She pointed the beam at his chest. “You should listen to what’s in there. Instead.”

Chet groaned, shutting his eyes and bouncing his arms against his sides. “Yeah. Ok. Sure.”

Amberiah clicked off her light and went for her bike. “Trust me,” she said, turning her head to glance at him before mounting, “I think the only people who ever left… that’s what they did. Not what you’re doing. Like a dummy.”

He flung a pebble at her backpack as she started to ride away. “See you tomorrow!” she called. “You can show me that dead deer!”

“OK!” he shouted after her. “IT’S PRETTY COOL!”

“DOUBT IT! SOUNDS GROSS!” she called back before disappearing down the dirt road into the approaching night.

Chet sighed again, glaring up at the early stars, daring fate for a sign.

His holowatch beeped at him. 8:00 PM. “Ah s**t.”

Throwing down his handful of rocks, he ran over to his own bike and mounted up, taking one last glance at the river.

He pedaled about a mile in the opposite direction his friend had taken, thinking to check on the deer carcass. If it was already gone, he’d have to think of something else cool to show her. 

Maybe we could go look for arrowheads or something.

His thoughts were interrupted by the appearance of a long-unused mailbox, signaling his memory’s milestone for the unfortunate deer- a young buck, a four-pointer.

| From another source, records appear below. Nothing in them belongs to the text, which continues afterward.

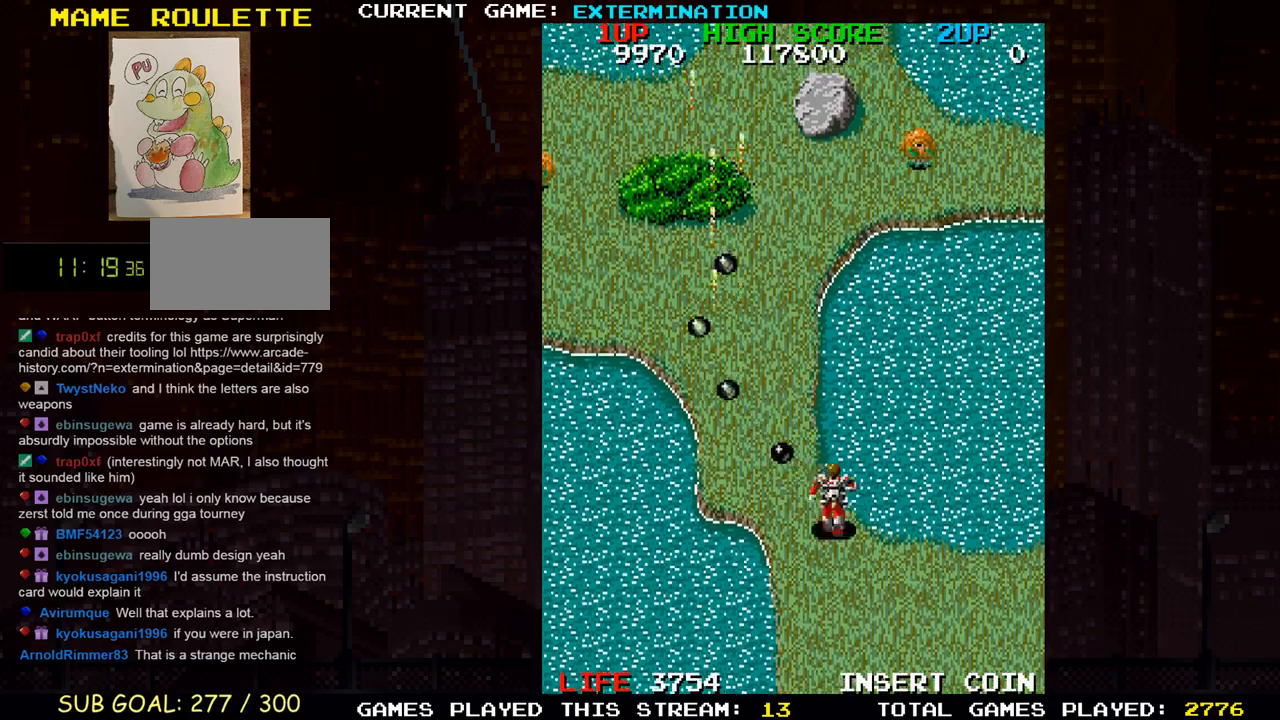
{"dt_ms": 500, "buttons": ["SQUARE"], "left_stick": "down-right", "events": [[33, "SQUARE", "down"], [233, "SQUARE", "up"], [267, "SQUARE", "down"], [350, "SQUARE", "up"], [383, "SQUARE", "down"], [433, "SQUARE", "up"], [467, "SQUARE", "down"]]}
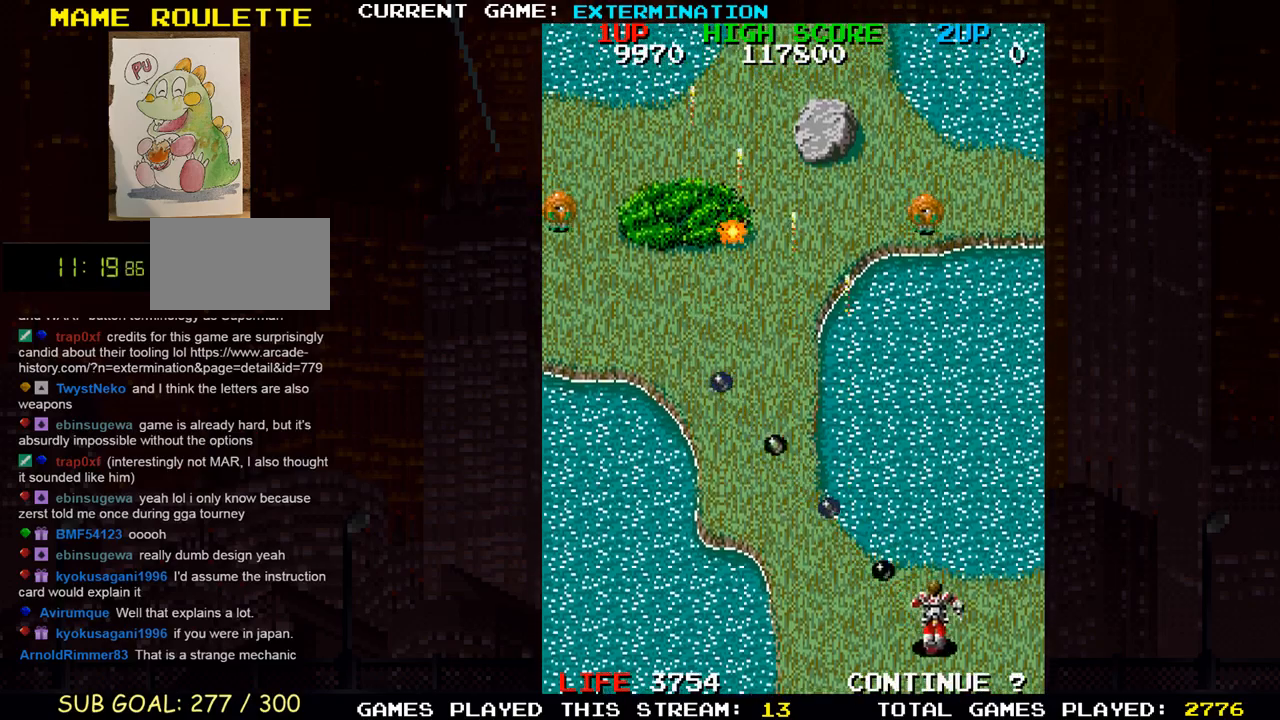
{"dt_ms": 500, "buttons": ["SQUARE"], "left_stick": "up-left", "events": [[50, "SQUARE", "up"], [50, "left_stick", "left"], [83, "SQUARE", "down"], [133, "SQUARE", "up"], [183, "SQUARE", "down"], [267, "SQUARE", "up"], [283, "SQUARE", "down"], [333, "SQUARE", "up"], [350, "left_stick", "up-left"], [417, "SQUARE", "down"], [467, "SQUARE", "up"], [500, "SQUARE", "down"]]}
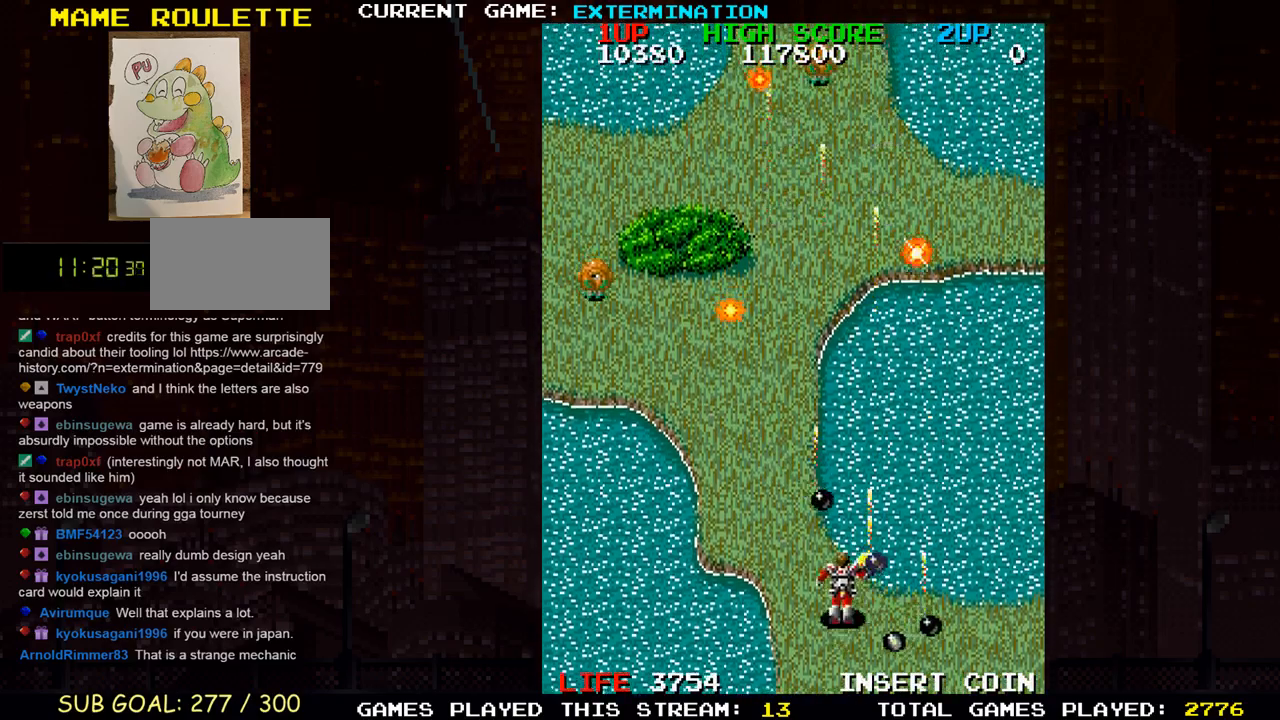
{"dt_ms": 500, "buttons": ["SQUARE"], "left_stick": "up-left", "events": [[50, "SQUARE", "up"], [133, "SQUARE", "down"], [217, "SQUARE", "up"], [233, "SQUARE", "down"], [283, "SQUARE", "up"], [350, "SQUARE", "down"], [433, "SQUARE", "up"], [450, "SQUARE", "down"]]}
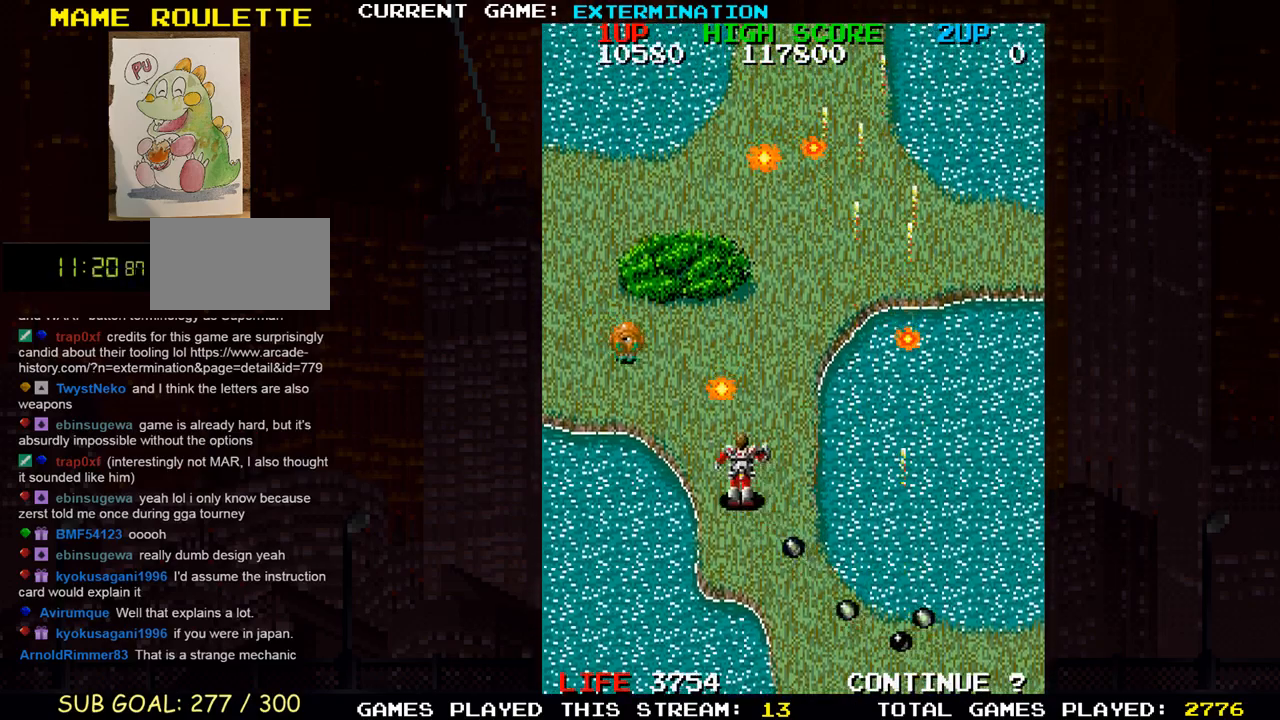
{"dt_ms": 500, "buttons": [], "left_stick": "right", "events": [[17, "SQUARE", "up"], [83, "SQUARE", "down"], [150, "left_stick", "up-right"], [233, "SQUARE", "up"], [250, "left_stick", "right"], [300, "SQUARE", "down"], [467, "SQUARE", "up"]]}
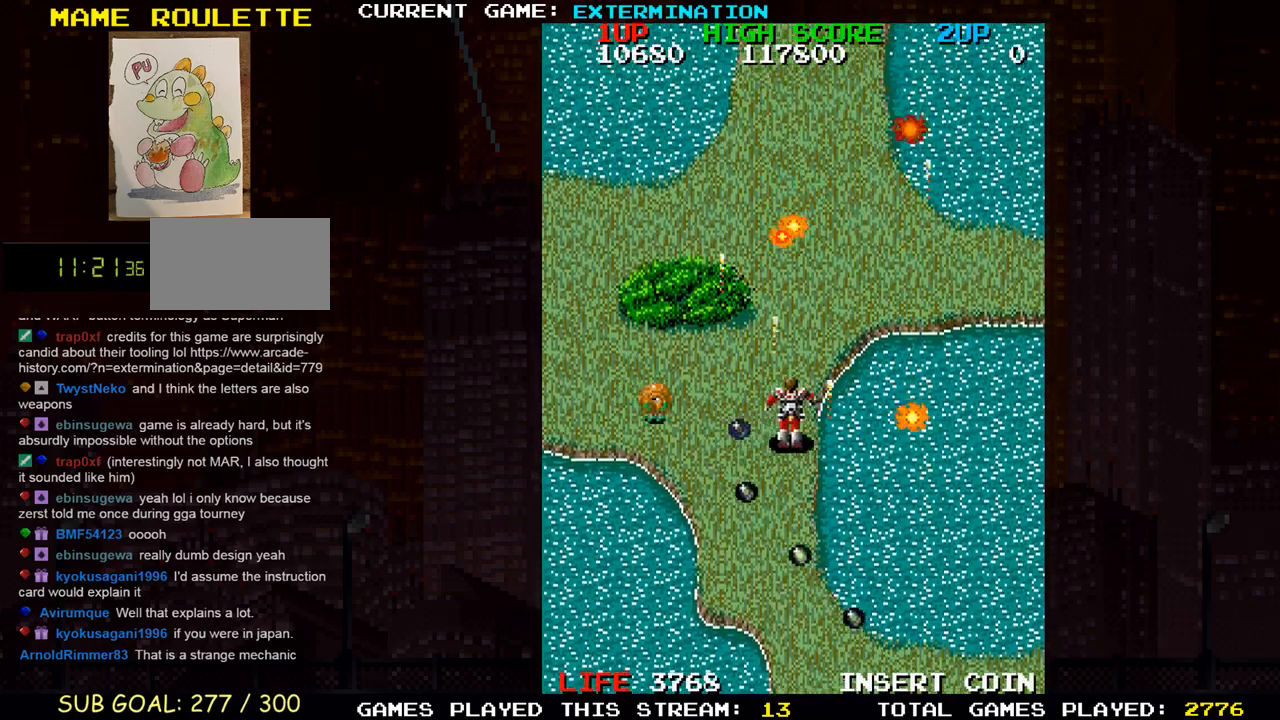
{"dt_ms": 500, "buttons": [], "left_stick": "up-right", "events": [[33, "left_stick", "up"], [50, "SQUARE", "down"], [150, "SQUARE", "up"], [250, "SQUARE", "down"], [333, "SQUARE", "up"], [333, "left_stick", "up-left"], [433, "SQUARE", "down"], [467, "SQUARE", "up"], [467, "left_stick", "up-right"]]}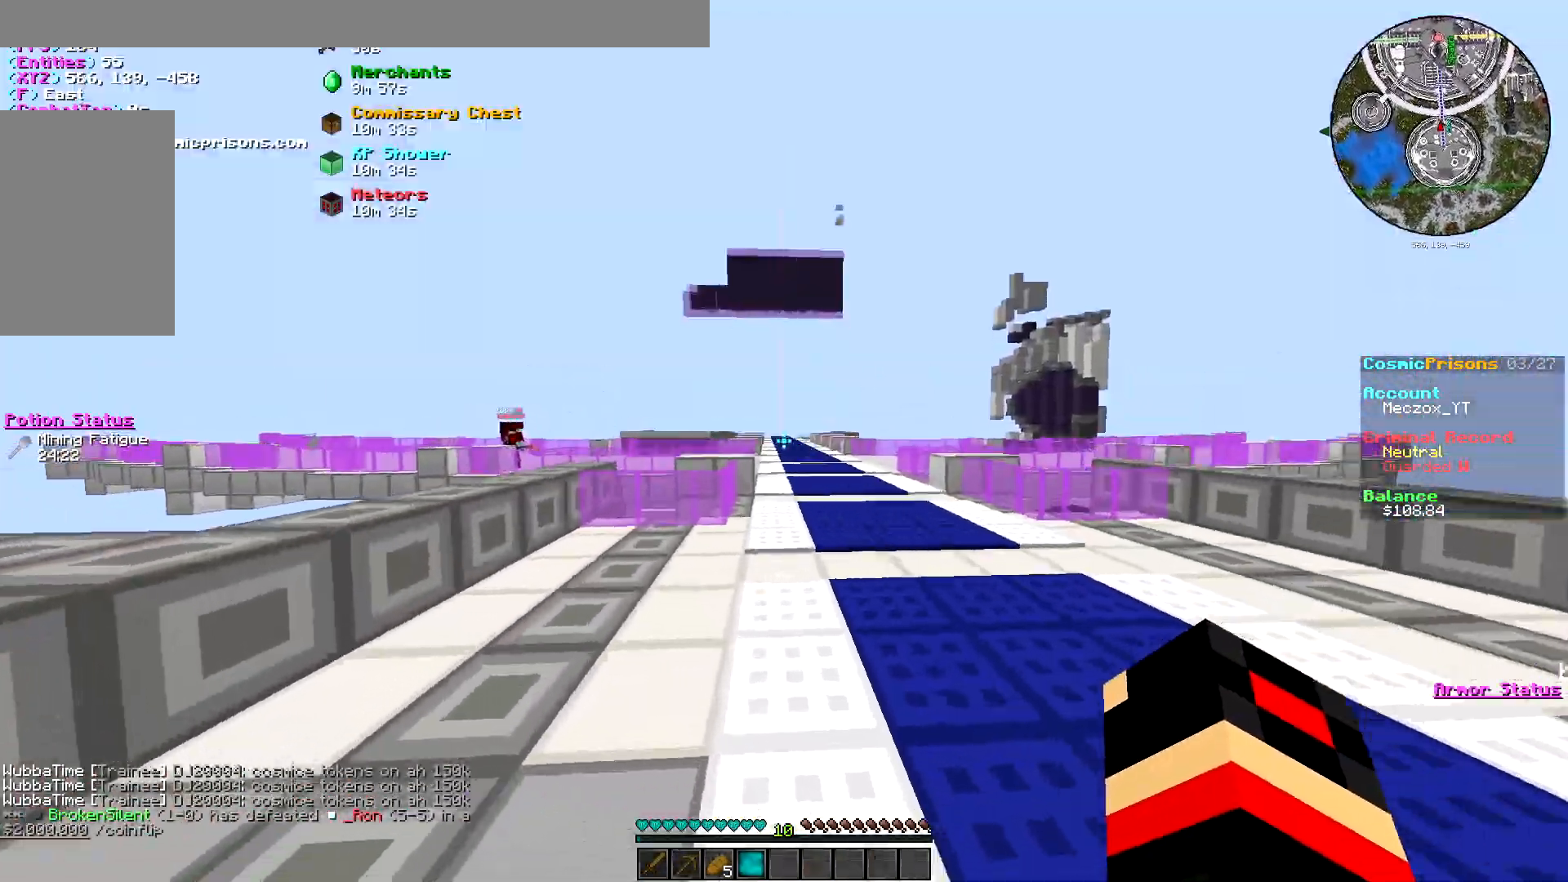
Gameplay with keyboard and mouse; each line is a JSON object with the keys and mouse buttons held at the frame after it. "events" lists presses ("down") and releases ("up") of "a", "d", "s", "w", "mouse_left" and "mouse_right" between this image and that frame as [ms after this image, input, new state], when the widget could be followed in between. "mouse_left", "mouse_right" = the "left", "right" buttons of the "mouse" list. No other keys are recorded. Fast repeated clicks can show as one long hold. Mouse movement is not recorded.
{"keys": ["w"], "mouse": [], "events": []}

He’d already been toying with the notion of sneaking some of dad’s tools out here to remove the horns- of course, for what purpose, he wasn’t quite sure. Pretending to be a war chief with a hunting trophy was pretty much the beginning and end of Chet’s line of reasoning. He smiled at the thought of lashing them to his bike handles- a smile that was quickly erased at the thought of his mother’s potential reaction. Oh well. Worry about it later.

Night was upon the town now, having swallowed most of the daylight save for a thin, hazy line on the Iowan horizon. Cicadas sang incessantly alongside crickets and peepers, a bright but waning moon just starting to show as little breezes rustled the thickets and taller grasses.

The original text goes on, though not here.